#### Task item
Could you give the number of lines in the entries below that contain the word "الله"? Only the number is wanted.

#### Data supplied
▼▼▼

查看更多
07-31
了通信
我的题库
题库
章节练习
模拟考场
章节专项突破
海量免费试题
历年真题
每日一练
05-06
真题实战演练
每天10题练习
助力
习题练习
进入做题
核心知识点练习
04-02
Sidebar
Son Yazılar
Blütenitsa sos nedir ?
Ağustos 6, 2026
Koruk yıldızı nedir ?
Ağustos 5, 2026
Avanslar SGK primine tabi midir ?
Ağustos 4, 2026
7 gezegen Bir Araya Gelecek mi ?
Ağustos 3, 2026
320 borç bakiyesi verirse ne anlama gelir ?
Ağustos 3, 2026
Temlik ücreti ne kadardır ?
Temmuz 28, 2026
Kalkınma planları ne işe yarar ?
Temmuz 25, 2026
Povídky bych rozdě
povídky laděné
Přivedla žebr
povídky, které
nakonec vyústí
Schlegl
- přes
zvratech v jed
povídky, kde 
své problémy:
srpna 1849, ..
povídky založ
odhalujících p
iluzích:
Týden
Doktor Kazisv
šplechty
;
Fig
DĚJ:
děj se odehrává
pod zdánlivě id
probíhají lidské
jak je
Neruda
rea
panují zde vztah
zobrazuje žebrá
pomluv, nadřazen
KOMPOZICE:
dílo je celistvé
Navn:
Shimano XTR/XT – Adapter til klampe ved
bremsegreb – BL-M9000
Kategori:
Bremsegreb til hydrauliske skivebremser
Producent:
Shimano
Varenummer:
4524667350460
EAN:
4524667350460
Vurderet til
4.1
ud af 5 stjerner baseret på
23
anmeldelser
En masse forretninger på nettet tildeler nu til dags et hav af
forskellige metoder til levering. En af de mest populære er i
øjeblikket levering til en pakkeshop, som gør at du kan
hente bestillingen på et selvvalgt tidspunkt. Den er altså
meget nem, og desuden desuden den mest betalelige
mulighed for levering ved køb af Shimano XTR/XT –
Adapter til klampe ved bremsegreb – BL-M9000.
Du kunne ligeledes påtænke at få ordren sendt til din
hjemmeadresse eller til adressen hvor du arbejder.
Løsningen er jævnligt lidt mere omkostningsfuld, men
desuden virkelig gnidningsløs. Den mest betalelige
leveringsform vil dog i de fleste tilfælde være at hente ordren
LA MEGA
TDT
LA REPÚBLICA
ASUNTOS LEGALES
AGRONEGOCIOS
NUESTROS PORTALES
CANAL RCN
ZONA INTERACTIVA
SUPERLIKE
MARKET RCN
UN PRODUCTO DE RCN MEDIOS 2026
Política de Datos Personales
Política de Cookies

▲▲▲
▼▼▼

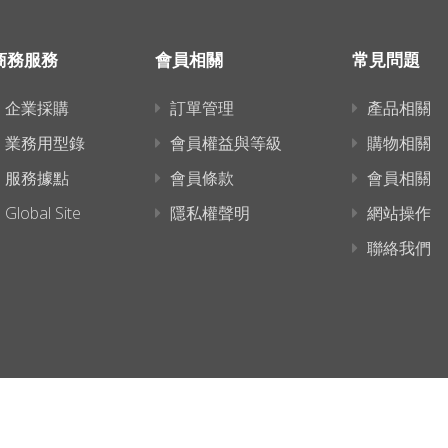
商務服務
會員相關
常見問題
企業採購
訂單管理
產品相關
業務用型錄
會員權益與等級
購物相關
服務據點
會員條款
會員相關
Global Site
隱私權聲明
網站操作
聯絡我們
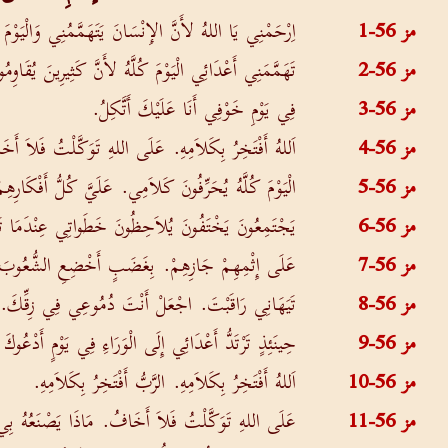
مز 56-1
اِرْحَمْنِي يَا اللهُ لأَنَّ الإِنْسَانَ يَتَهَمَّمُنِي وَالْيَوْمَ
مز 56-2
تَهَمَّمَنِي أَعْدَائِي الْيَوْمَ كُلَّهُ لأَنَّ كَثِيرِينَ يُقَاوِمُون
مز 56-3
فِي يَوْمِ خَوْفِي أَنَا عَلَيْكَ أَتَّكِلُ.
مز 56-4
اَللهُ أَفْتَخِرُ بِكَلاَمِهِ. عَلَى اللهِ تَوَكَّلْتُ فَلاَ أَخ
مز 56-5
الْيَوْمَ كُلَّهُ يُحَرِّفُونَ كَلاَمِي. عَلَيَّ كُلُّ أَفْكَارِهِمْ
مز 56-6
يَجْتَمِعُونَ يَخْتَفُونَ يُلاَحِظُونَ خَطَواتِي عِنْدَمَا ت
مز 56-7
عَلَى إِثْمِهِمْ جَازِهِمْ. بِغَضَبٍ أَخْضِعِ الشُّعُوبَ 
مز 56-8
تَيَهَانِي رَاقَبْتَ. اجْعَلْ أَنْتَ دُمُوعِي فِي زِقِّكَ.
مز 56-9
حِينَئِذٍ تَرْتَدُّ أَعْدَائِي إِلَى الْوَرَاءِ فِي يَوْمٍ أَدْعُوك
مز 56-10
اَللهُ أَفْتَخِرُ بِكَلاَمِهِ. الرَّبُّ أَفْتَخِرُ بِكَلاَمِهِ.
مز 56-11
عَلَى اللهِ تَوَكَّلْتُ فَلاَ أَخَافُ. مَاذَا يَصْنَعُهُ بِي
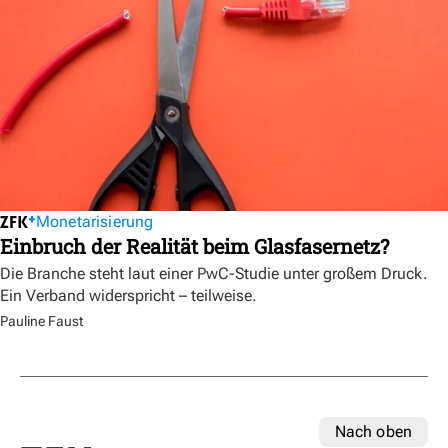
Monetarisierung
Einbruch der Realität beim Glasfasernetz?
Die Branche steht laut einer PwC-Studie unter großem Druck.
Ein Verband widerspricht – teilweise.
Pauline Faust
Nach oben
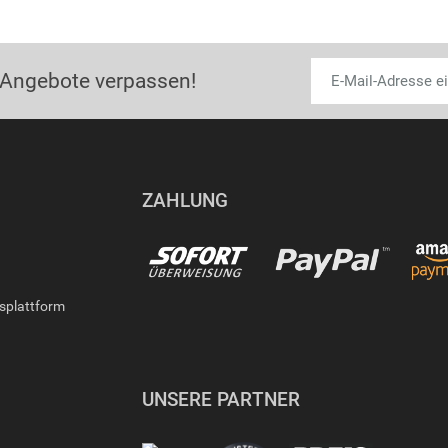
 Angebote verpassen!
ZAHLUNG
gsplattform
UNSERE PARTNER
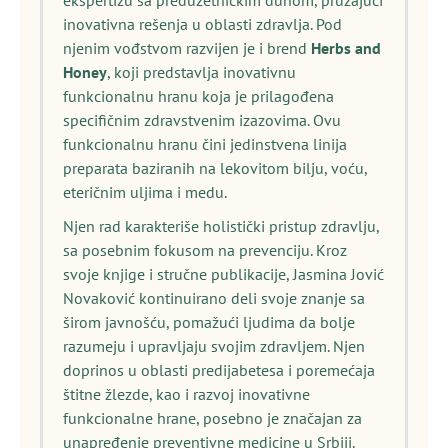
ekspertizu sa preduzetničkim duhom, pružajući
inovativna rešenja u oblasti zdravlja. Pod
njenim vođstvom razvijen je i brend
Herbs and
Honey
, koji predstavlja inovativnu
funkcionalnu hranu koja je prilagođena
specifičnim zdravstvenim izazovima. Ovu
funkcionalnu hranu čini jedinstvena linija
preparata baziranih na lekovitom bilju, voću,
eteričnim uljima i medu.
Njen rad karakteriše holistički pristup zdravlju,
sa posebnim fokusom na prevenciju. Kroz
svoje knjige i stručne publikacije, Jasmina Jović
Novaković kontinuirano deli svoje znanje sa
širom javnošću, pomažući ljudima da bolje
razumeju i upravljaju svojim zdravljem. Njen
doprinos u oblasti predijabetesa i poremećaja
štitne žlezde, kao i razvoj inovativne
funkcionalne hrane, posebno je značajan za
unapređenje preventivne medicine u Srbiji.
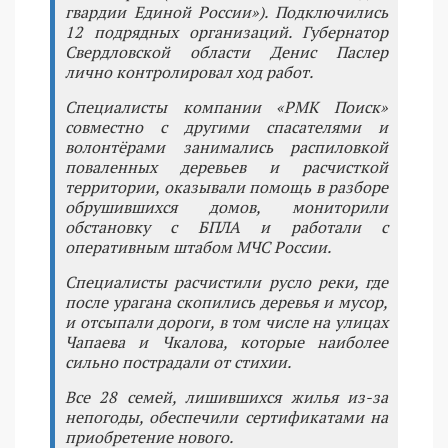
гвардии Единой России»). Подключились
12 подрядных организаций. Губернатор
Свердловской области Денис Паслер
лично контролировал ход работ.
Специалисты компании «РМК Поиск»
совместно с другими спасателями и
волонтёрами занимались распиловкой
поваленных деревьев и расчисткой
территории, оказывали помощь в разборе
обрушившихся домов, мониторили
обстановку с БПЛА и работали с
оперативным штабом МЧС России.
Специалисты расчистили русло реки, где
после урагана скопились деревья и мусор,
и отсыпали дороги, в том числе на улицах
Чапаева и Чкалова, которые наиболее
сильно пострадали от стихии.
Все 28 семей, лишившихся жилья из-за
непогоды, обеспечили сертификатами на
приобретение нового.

▲▲▲
▼▼▼

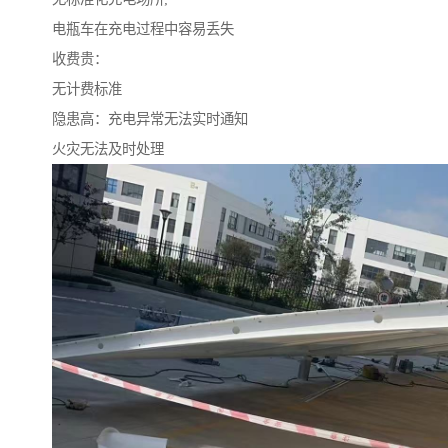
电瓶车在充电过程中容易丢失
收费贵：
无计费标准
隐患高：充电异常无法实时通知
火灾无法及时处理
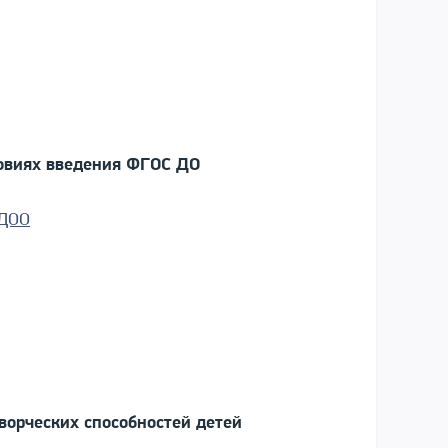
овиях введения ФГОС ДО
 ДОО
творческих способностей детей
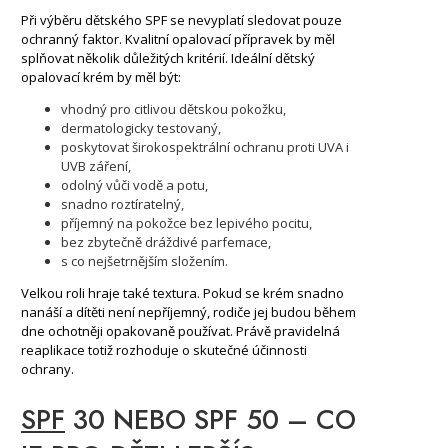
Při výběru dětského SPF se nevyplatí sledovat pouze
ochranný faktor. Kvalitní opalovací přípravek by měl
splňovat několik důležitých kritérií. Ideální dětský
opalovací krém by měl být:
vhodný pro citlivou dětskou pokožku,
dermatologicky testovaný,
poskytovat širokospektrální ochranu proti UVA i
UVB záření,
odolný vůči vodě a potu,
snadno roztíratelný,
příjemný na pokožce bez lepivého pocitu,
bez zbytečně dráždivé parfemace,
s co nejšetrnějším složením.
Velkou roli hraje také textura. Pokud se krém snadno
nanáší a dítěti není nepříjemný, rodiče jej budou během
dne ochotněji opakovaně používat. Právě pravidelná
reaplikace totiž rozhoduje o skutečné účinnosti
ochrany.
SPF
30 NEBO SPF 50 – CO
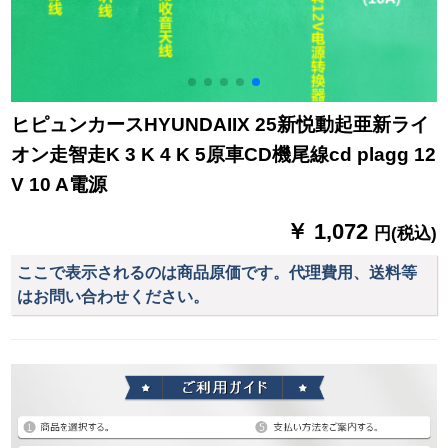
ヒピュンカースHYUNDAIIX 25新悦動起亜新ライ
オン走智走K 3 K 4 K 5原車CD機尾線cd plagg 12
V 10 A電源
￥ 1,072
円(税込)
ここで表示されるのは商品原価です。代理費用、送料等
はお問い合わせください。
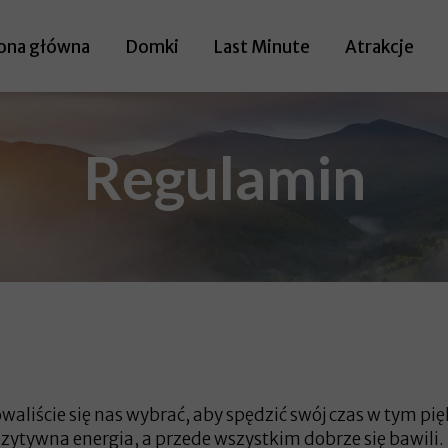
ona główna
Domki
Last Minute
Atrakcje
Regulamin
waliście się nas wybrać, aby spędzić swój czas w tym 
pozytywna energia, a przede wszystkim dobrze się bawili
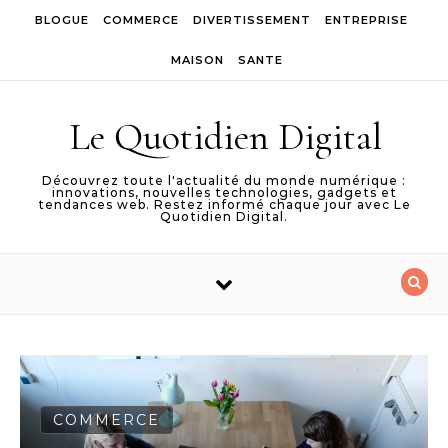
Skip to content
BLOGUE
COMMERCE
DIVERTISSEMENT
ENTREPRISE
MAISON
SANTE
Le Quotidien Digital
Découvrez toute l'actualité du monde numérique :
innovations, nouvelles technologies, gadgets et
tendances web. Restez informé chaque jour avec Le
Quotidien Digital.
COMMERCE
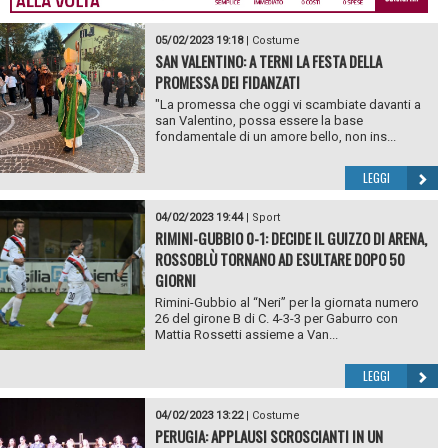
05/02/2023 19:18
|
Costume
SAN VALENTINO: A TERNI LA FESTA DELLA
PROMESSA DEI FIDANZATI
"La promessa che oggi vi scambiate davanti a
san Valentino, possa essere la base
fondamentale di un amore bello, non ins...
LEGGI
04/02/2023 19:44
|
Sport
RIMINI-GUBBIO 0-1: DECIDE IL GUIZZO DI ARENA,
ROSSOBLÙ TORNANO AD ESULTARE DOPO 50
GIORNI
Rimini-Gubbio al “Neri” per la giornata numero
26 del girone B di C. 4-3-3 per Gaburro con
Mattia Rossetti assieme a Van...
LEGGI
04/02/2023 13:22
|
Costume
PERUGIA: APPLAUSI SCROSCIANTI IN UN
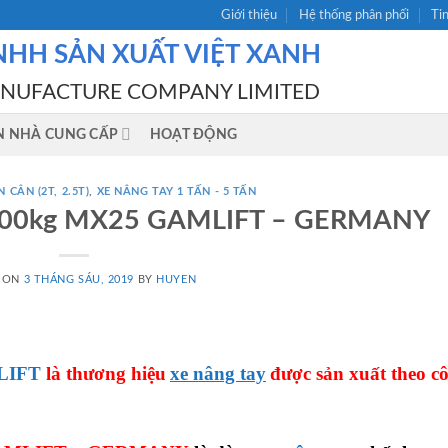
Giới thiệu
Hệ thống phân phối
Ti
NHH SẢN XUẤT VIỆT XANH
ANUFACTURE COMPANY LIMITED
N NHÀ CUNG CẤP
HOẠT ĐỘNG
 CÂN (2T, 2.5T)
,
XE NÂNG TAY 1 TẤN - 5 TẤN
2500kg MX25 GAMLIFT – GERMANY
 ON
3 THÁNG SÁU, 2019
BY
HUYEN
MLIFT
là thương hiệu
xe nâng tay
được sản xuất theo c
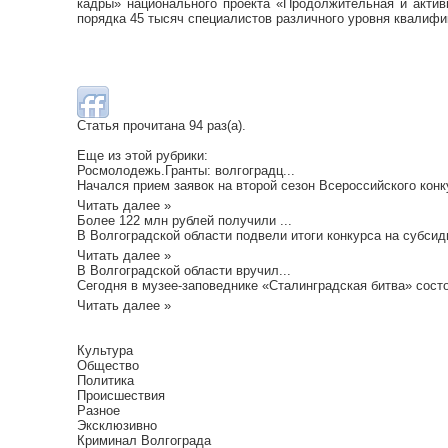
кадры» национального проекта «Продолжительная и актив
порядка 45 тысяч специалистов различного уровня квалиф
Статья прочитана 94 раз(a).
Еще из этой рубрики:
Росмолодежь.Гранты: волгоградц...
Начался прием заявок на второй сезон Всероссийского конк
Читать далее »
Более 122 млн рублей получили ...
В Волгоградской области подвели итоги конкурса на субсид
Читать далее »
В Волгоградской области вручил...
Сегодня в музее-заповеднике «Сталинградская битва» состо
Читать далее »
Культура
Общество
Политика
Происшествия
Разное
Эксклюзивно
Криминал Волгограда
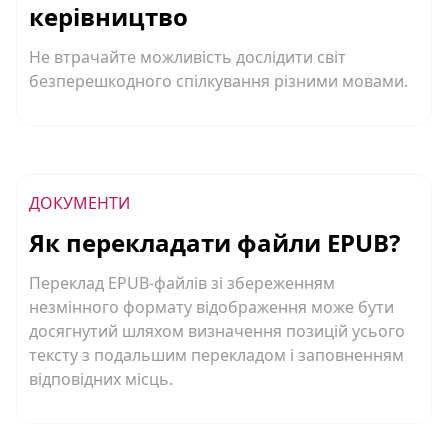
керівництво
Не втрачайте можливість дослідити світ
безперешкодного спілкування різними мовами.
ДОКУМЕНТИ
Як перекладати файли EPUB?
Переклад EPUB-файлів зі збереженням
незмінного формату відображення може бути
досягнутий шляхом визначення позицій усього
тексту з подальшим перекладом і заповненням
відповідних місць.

▲▲▲

#### Written response
3